Dortmund e Napoli, due città accomunate da una fortissima passione per il calcio.
Perché, come ha detto un tassista indonesiano incontrato per le vie tedesche: “Gli abitanti di Dortmund il calcio lo hanno nelle ossa”.
Per i napoletani la sede metafisica di questo sport risiede in qualcosa di meno rigido e più fluido, così come il magma sotterraneo di una città vulcanica, così come il sangue che collega subito a chiari riferimenti con il proprio santo protettore.
A Dortmund nelle ossa, a Napoli nel sangue.
Differenze metaforiche di poco conto, a prima impressione almeno.
Perché basta paragonare l’atmosfera del Signal Iduna Park a quella del San Paolo per capire che ci si trova dinanzi a due teatri diversi, ma anche diversi spettatori.
Difficile immaginare di uscirne vincitori quando si è costretti a combattere anche contro un dodicesimo uomo in campo così forte, così unito, come quello composto dal “wall” giallonero.
La presunzione di possedere quelli tra i migliori tifosi d’Europa crolla inesorabilmente dinanzi a un confronto europeo di tale caratura.
Mai visto uno spettacolo simile al San Paolo, mai visto un coordinamento totale della tifoseria come quello del Dortmund, mai visto un sostegno così prepotente verso la propria squadra del cuore.
Eppure “maciniamo chilometri e superiamo gli ostacoli”. Ma in casa ci mettiamo le pantofole e riposiamo, lasciando fare a ognuno della nostra famiglia quello che ci pare. E così le curve cantano separatamente, distinti e tribuna partecipano a fasi alterne solo per qualche coro avverso i nemici calcistici più odiati.
A dire la verità, anche l’ultima e residua forma di aggregazione totale del tifo, quel “Oi vita mia” violentato su altri stadi e da altri sostenitori in occasione di vittorie contro il Napoli, è stato sgretolato dalla volontà di De Laurentiis di modernizzare qualcosa che, con alto tasso di probabilità, sarebbe stato meglio lasciare così come era, figlio della tradizione e della cultura partenopea. Così anche l’inno prepartita o al termine di una vittoria, è diventato un’altra occasione di frammentazione: da una parte c’è chi prova a cantarlo perdendosi dopo la prima strofa, dall’altra chi lo fischia rigettandolo.
Le cheerleaders poi, americanata non gradita a tutti e anche per questo, superata la curiosità iniziale, finita tra l’indifferenza generale troppo velocemente, fatto molto significativo.

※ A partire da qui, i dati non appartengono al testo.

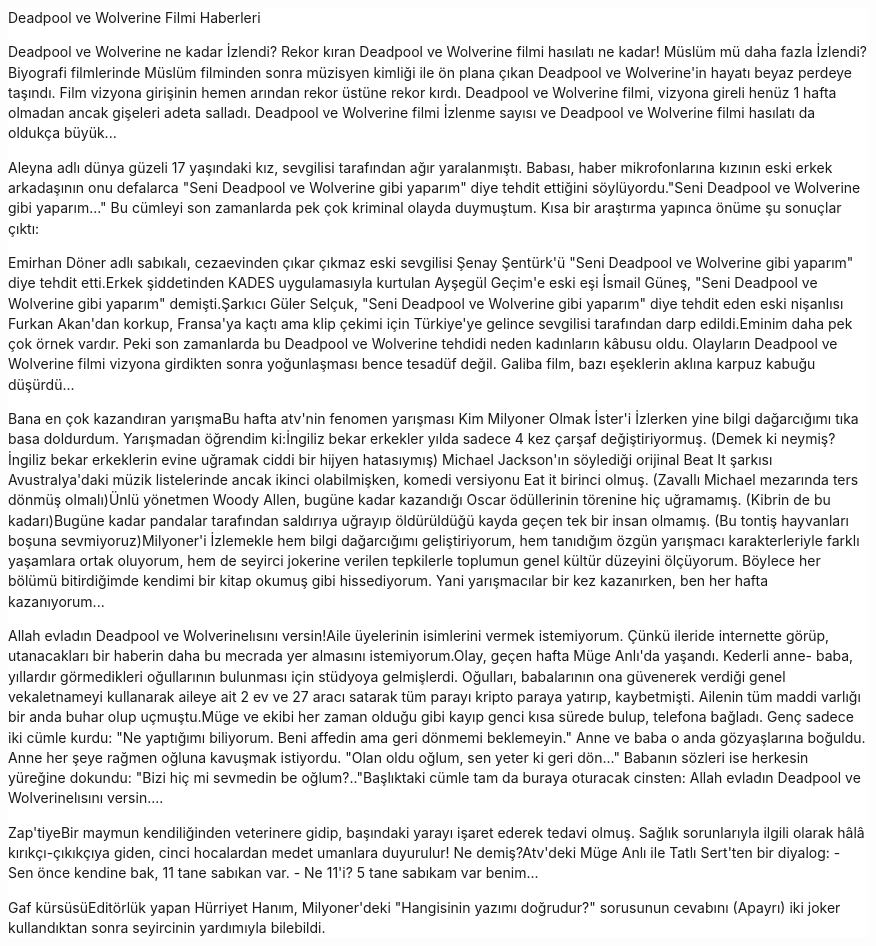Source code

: Deadpool ve Wolverine Filmi Haberleri

Deadpool ve Wolverine ne kadar İzlendi? Rekor kıran Deadpool ve Wolverine filmi hasılatı ne kadar! Müslüm mü daha fazla İzlendi? Biyografi filmlerinde Müslüm filminden sonra müzisyen kimliği ile ön plana çıkan Deadpool ve Wolverine'in hayatı beyaz perdeye taşındı. Film vizyona girişinin hemen arından rekor üstüne rekor kırdı. Deadpool ve Wolverine filmi, vizyona gireli henüz 1 hafta olmadan ancak gişeleri adeta salladı. Deadpool ve Wolverine filmi İzlenme sayısı ve Deadpool ve Wolverine filmi hasılatı da oldukça büyük...

Aleyna adlı dünya güzeli 17 yaşındaki kız, sevgilisi tarafından ağır yaralanmıştı. Babası, haber mikrofonlarına kızının eski erkek arkadaşının onu defalarca "Seni Deadpool ve Wolverine gibi yaparım" diye tehdit ettiğini söylüyordu."Seni Deadpool ve Wolverine gibi yaparım..." Bu cümleyi son zamanlarda pek çok kriminal olayda duymuştum. Kısa bir araştırma yapınca önüme şu sonuçlar çıktı:

Emirhan Döner adlı sabıkalı, cezaevinden çıkar çıkmaz eski sevgilisi Şenay Şentürk'ü "Seni Deadpool ve Wolverine gibi yaparım" diye tehdit etti.Erkek şiddetinden KADES uygulamasıyla kurtulan Ayşegül Geçim'e eski eşi İsmail Güneş, "Seni Deadpool ve Wolverine gibi yaparım" demişti.Şarkıcı Güler Selçuk, "Seni Deadpool ve Wolverine gibi yaparım" diye tehdit eden eski nişanlısı Furkan Akan'dan korkup, Fransa'ya kaçtı ama klip çekimi için Türkiye'ye gelince sevgilisi tarafından darp edildi.Eminim daha pek çok örnek vardır. Peki son zamanlarda bu Deadpool ve Wolverine tehdidi neden kadınların kâbusu oldu. Olayların Deadpool ve Wolverine filmi vizyona girdikten sonra yoğunlaşması bence tesadüf değil. Galiba film, bazı eşeklerin aklına karpuz kabuğu düşürdü...

Bana en çok kazandıran yarışmaBu hafta atv'nin fenomen yarışması Kim Milyoner Olmak İster'i İzlerken yine bilgi dağarcığımı tıka basa doldurdum. Yarışmadan öğrendim ki:İngiliz bekar erkekler yılda sadece 4 kez çarşaf değiştiriyormuş. (Demek ki neymiş? İngiliz bekar erkeklerin evine uğramak ciddi bir hijyen hatasıymış) Michael Jackson'ın söylediği orijinal Beat It şarkısı Avustralya'daki müzik listelerinde ancak ikinci olabilmişken, komedi versiyonu Eat it birinci olmuş. (Zavallı Michael mezarında ters dönmüş olmalı)Ünlü yönetmen Woody Allen, bugüne kadar kazandığı Oscar ödüllerinin törenine hiç uğramamış. (Kibrin de bu kadarı)Bugüne kadar pandalar tarafından saldırıya uğrayıp öldürüldüğü kayda geçen tek bir insan olmamış. (Bu tontiş hayvanları boşuna sevmiyoruz)Milyoner'i İzlemekle hem bilgi dağarcığımı geliştiriyorum, hem tanıdığım özgün yarışmacı karakterleriyle farklı yaşamlara ortak oluyorum, hem de seyirci jokerine verilen tepkilerle toplumun genel kültür düzeyini ölçüyorum. Böylece her bölümü bitirdiğimde kendimi bir kitap okumuş gibi hissediyorum. Yani yarışmacılar bir kez kazanırken, ben her hafta kazanıyorum...

Allah evladın Deadpool ve Wolverinelısını versin!Aile üyelerinin isimlerini vermek istemiyorum. Çünkü ileride internette görüp, utanacakları bir haberin daha bu mecrada yer almasını istemiyorum.Olay, geçen hafta Müge Anlı'da yaşandı. Kederli anne- baba, yıllardır görmedikleri oğullarının bulunması için stüdyoya gelmişlerdi. Oğulları, babalarının ona güvenerek verdiği genel vekaletnameyi kullanarak aileye ait 2 ev ve 27 aracı satarak tüm parayı kripto paraya yatırıp, kaybetmişti. Ailenin tüm maddi varlığı bir anda buhar olup uçmuştu.Müge ve ekibi her zaman olduğu gibi kayıp genci kısa sürede bulup, telefona bağladı. Genç sadece iki cümle kurdu: "Ne yaptığımı biliyorum. Beni affedin ama geri dönmemi beklemeyin." Anne ve baba o anda gözyaşlarına boğuldu. Anne her şeye rağmen oğluna kavuşmak istiyordu. "Olan oldu oğlum, sen yeter ki geri dön..." Babanın sözleri ise herkesin yüreğine dokundu: "Bizi hiç mi sevmedin be oğlum?.."Başlıktaki cümle tam da buraya oturacak cinsten: Allah evladın Deadpool ve Wolverinelısını versin....

Zap'tiyeBir maymun kendiliğinden veterinere gidip, başındaki yarayı işaret ederek tedavi olmuş. Sağlık sorunlarıyla ilgili olarak hâlâ kırıkçı-çıkıkçıya giden, cinci hocalardan medet umanlara duyurulur! Ne demiş?Atv'deki Müge Anlı ile Tatlı Sert'ten bir diyalog: - Sen önce kendine bak, 11 tane sabıkan var. - Ne 11'i? 5 tane sabıkam var benim...

Gaf kürsüsüEditörlük yapan Hürriyet Hanım, Milyoner'deki "Hangisinin yazımı doğrudur?" sorusunun cevabını (Apayrı) iki joker kullandıktan sonra seyircinin yardımıyla bilebildi.
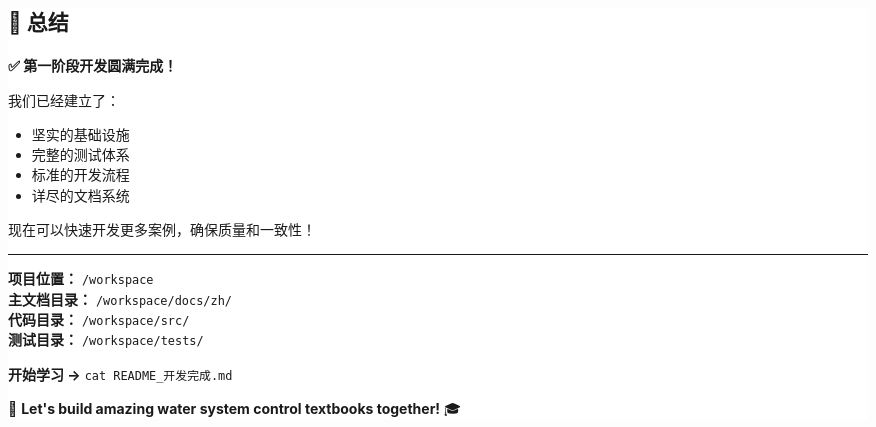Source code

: 
## 🎉 总结

**✅ 第一阶段开发圆满完成！**

我们已经建立了：
- 坚实的基础设施
- 完整的测试体系  
- 标准的开发流程
- 详尽的文档系统

现在可以快速开发更多案例，确保质量和一致性！

---

**项目位置：** `/workspace`  
**主文档目录：** `/workspace/docs/zh/`  
**代码目录：** `/workspace/src/`  
**测试目录：** `/workspace/tests/`

**开始学习 →** `cat README_开发完成.md`

🚀 **Let's build amazing water system control textbooks together!** 🎓
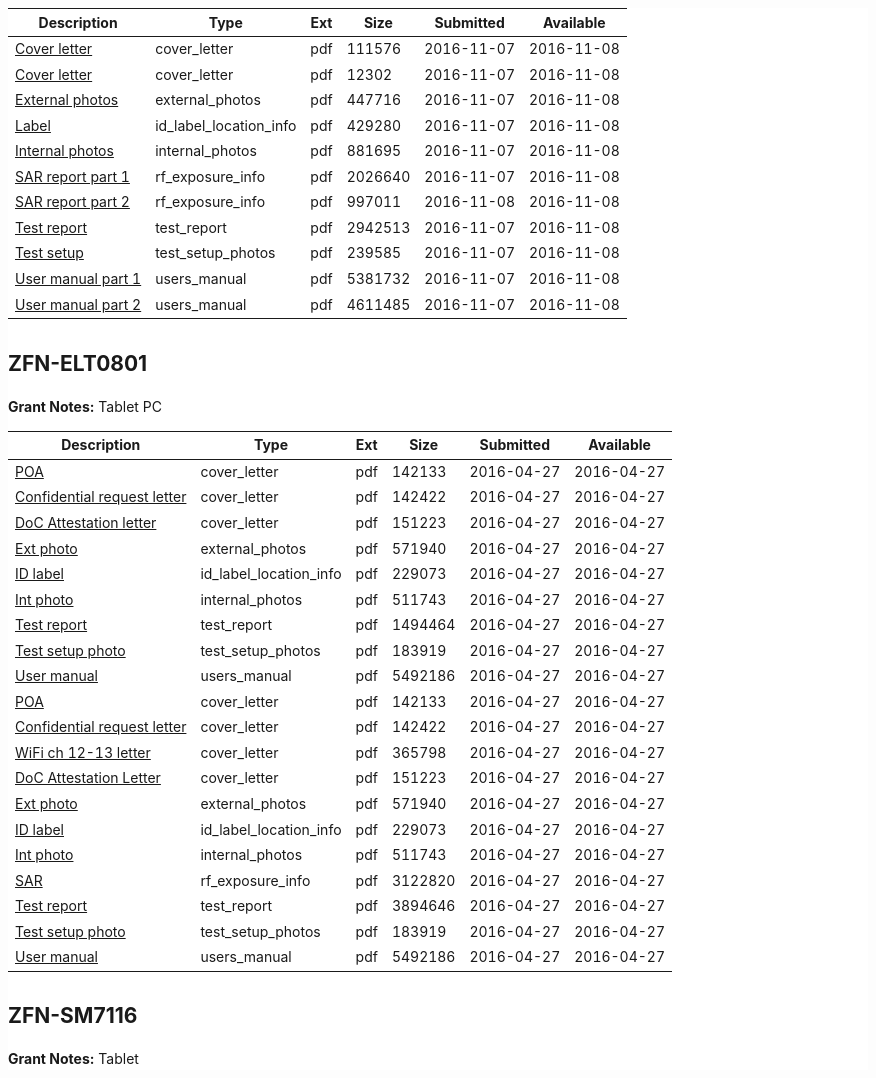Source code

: | Description | Type | Ext | Size | Submitted | Available |
| ----------- | ---- | --- | ---- | --------- | --------- |
| [Cover letter](ZFN-ELT0702/d5cd709ba7aeddbcb2befed962212f7c/3188532.pdf) | cover_letter | pdf | 111576 | 2016-11-07 | 2016-11-08 |
| [Cover letter](ZFN-ELT0702/d5cd709ba7aeddbcb2befed962212f7c/3188533.pdf) | cover_letter | pdf | 12302 | 2016-11-07 | 2016-11-08 |
| [External photos](ZFN-ELT0702/d5cd709ba7aeddbcb2befed962212f7c/3188534.pdf) | external_photos | pdf | 447716 | 2016-11-07 | 2016-11-08 |
| [Label](ZFN-ELT0702/d5cd709ba7aeddbcb2befed962212f7c/3188535.pdf) | id_label_location_info | pdf | 429280 | 2016-11-07 | 2016-11-08 |
| [Internal photos](ZFN-ELT0702/d5cd709ba7aeddbcb2befed962212f7c/3188536.pdf) | internal_photos | pdf | 881695 | 2016-11-07 | 2016-11-08 |
| [SAR report part 1](ZFN-ELT0702/d5cd709ba7aeddbcb2befed962212f7c/3188538.pdf) | rf_exposure_info | pdf | 2026640 | 2016-11-07 | 2016-11-08 |
| [SAR report part 2](ZFN-ELT0702/d5cd709ba7aeddbcb2befed962212f7c/3189631.pdf) | rf_exposure_info | pdf | 997011 | 2016-11-08 | 2016-11-08 |
| [Test report](ZFN-ELT0702/d5cd709ba7aeddbcb2befed962212f7c/3188540.pdf) | test_report | pdf | 2942513 | 2016-11-07 | 2016-11-08 |
| [Test setup](ZFN-ELT0702/d5cd709ba7aeddbcb2befed962212f7c/3188541.pdf) | test_setup_photos | pdf | 239585 | 2016-11-07 | 2016-11-08 |
| [User manual part 1](ZFN-ELT0702/d5cd709ba7aeddbcb2befed962212f7c/3188543.pdf) | users_manual | pdf | 5381732 | 2016-11-07 | 2016-11-08 |
| [User manual part 2](ZFN-ELT0702/d5cd709ba7aeddbcb2befed962212f7c/3188551.pdf) | users_manual | pdf | 4611485 | 2016-11-07 | 2016-11-08 |
## ZFN-ELT0801
**Grant Notes:** Tablet PC

| Description | Type | Ext | Size | Submitted | Available |
| ----------- | ---- | --- | ---- | --------- | --------- |
| [POA](ZFN-ELT0801/8fe3c70d11a953f56931af394019a7ad/2971669.pdf) | cover_letter | pdf | 142133 | 2016-04-27 | 2016-04-27 |
| [Confidential request letter](ZFN-ELT0801/8fe3c70d11a953f56931af394019a7ad/2971670.pdf) | cover_letter | pdf | 142422 | 2016-04-27 | 2016-04-27 |
| [DoC Attestation letter](ZFN-ELT0801/8fe3c70d11a953f56931af394019a7ad/2971672.pdf) | cover_letter | pdf | 151223 | 2016-04-27 | 2016-04-27 |
| [Ext photo](ZFN-ELT0801/8fe3c70d11a953f56931af394019a7ad/2971676.pdf) | external_photos | pdf | 571940 | 2016-04-27 | 2016-04-27 |
| [ID label](ZFN-ELT0801/8fe3c70d11a953f56931af394019a7ad/2971678.pdf) | id_label_location_info | pdf | 229073 | 2016-04-27 | 2016-04-27 |
| [Int photo](ZFN-ELT0801/8fe3c70d11a953f56931af394019a7ad/2971677.pdf) | internal_photos | pdf | 511743 | 2016-04-27 | 2016-04-27 |
| [Test report](ZFN-ELT0801/8fe3c70d11a953f56931af394019a7ad/2971718.pdf) | test_report | pdf | 1494464 | 2016-04-27 | 2016-04-27 |
| [Test setup photo](ZFN-ELT0801/8fe3c70d11a953f56931af394019a7ad/2971719.pdf) | test_setup_photos | pdf | 183919 | 2016-04-27 | 2016-04-27 |
| [User manual](ZFN-ELT0801/8fe3c70d11a953f56931af394019a7ad/2971711.pdf) | users_manual | pdf | 5492186 | 2016-04-27 | 2016-04-27 |
| [POA](ZFN-ELT0801/cb01a0201a3ea0ca4a6622a32bb6c90c/2971669.pdf) | cover_letter | pdf | 142133 | 2016-04-27 | 2016-04-27 |
| [Confidential request letter](ZFN-ELT0801/cb01a0201a3ea0ca4a6622a32bb6c90c/2971670.pdf) | cover_letter | pdf | 142422 | 2016-04-27 | 2016-04-27 |
| [WiFi ch 12-13 letter](ZFN-ELT0801/cb01a0201a3ea0ca4a6622a32bb6c90c/2971671.pdf) | cover_letter | pdf | 365798 | 2016-04-27 | 2016-04-27 |
| [DoC Attestation Letter](ZFN-ELT0801/cb01a0201a3ea0ca4a6622a32bb6c90c/2971672.pdf) | cover_letter | pdf | 151223 | 2016-04-27 | 2016-04-27 |
| [Ext photo](ZFN-ELT0801/cb01a0201a3ea0ca4a6622a32bb6c90c/2971676.pdf) | external_photos | pdf | 571940 | 2016-04-27 | 2016-04-27 |
| [ID label](ZFN-ELT0801/cb01a0201a3ea0ca4a6622a32bb6c90c/2971678.pdf) | id_label_location_info | pdf | 229073 | 2016-04-27 | 2016-04-27 |
| [Int photo](ZFN-ELT0801/cb01a0201a3ea0ca4a6622a32bb6c90c/2971677.pdf) | internal_photos | pdf | 511743 | 2016-04-27 | 2016-04-27 |
| [SAR](ZFN-ELT0801/cb01a0201a3ea0ca4a6622a32bb6c90c/2971675.pdf) | rf_exposure_info | pdf | 3122820 | 2016-04-27 | 2016-04-27 |
| [Test report](ZFN-ELT0801/cb01a0201a3ea0ca4a6622a32bb6c90c/2971673.pdf) | test_report | pdf | 3894646 | 2016-04-27 | 2016-04-27 |
| [Test setup photo](ZFN-ELT0801/cb01a0201a3ea0ca4a6622a32bb6c90c/2971674.pdf) | test_setup_photos | pdf | 183919 | 2016-04-27 | 2016-04-27 |
| [User manual](ZFN-ELT0801/cb01a0201a3ea0ca4a6622a32bb6c90c/2971711.pdf) | users_manual | pdf | 5492186 | 2016-04-27 | 2016-04-27 |
## ZFN-SM7116
**Grant Notes:** Tablet
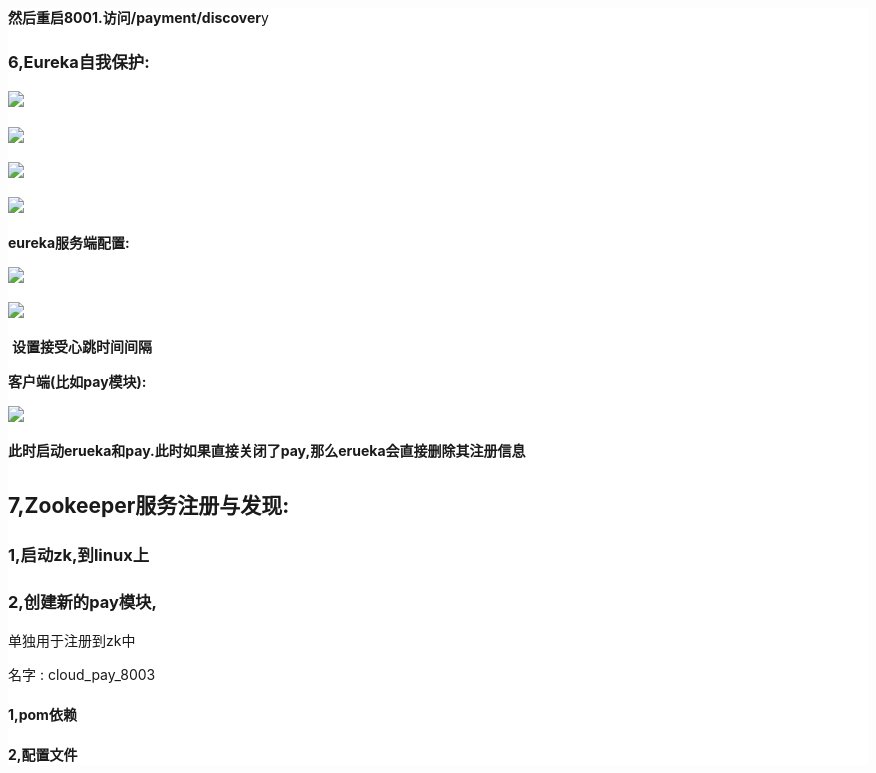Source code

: **然后重启8001.访问/payment/discover**y





### 6,Eureka自我保护:

![](C:/Users/Administrator/Desktop/新建文件夹/图片/Eureka的26.png)

![](C:/Users/Administrator/Desktop/新建文件夹/图片/Eureka的27.png)

![](C:/Users/Administrator/Desktop/新建文件夹/图片/Eureka的25.png)



![](C:/Users/Administrator/Desktop/新建文件夹/图片/Eureka的28.png)



**eureka服务端配置:**

![](C:/Users/Administrator/Desktop/新建文件夹/图片/Eureka的29.png)

![](C:/Users/Administrator/Desktop/新建文件夹/图片/Eureka的30.png)

​			**设置接受心跳时间间隔**



**客户端(比如pay模块):**

![](C:/Users/Administrator/Desktop/新建文件夹/图片/Eureka的31.png)





**此时启动erueka和pay.此时如果直接关闭了pay,那么erueka会直接删除其注册信息**









## 7,Zookeeper服务注册与发现:

### 1,启动zk,到linux上



### 2,创建新的pay模块,

单独用于注册到zk中  

名字 : cloud_pay_8003

#### 1,pom依赖

#### 2,配置文件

Eppure i tifosi di Dortmund sono così simili a quelli napoletani.
Sempre il tassista di prima ci racconta: “Gli abitanti lavorano per una settimana intera senza sosta, speso in fabbriche; la partita del Dortmund rappresenta il loro unico modo di aggregazione sociale, di sentirsi parte integrante di un unico sistema al di là delle gerarchie lavorative dove il datore di lavoro si siede al fianco dell’operaio e canta come lui”.
Il ritmo è lo stesso, è forse la fase di “non lavoro” a generare differenze sul tifo napoletano? Il fatto di una frammentazione sociale troppo evidente tra i “pochi fortunati” che lavorano e gli altri che non lo fanno? E’ un’indagine antropologica troppo difficile da poter espletare.
Resta il fatto che troppo spesso ci si lamenta di uno stadio non all’altezza, e su questo non c’è il minimo dubbio.
Ma bisogna lavorare affinché lo siano anche gli spettatori perché il vero problema che si rischia è di avere uno stadio vuoto, dove “vuoto” non deve significare per forza una mancanza numerica ma anche di unità di intenti, di sane energie.
Affinché il dodicesimo uomo in campo si muova in un senso solo e non soltanto attraverso un generarsi di movimenti incondizionati e incontrollabili. Per essere più forte, per cantare di più, per vincere di più.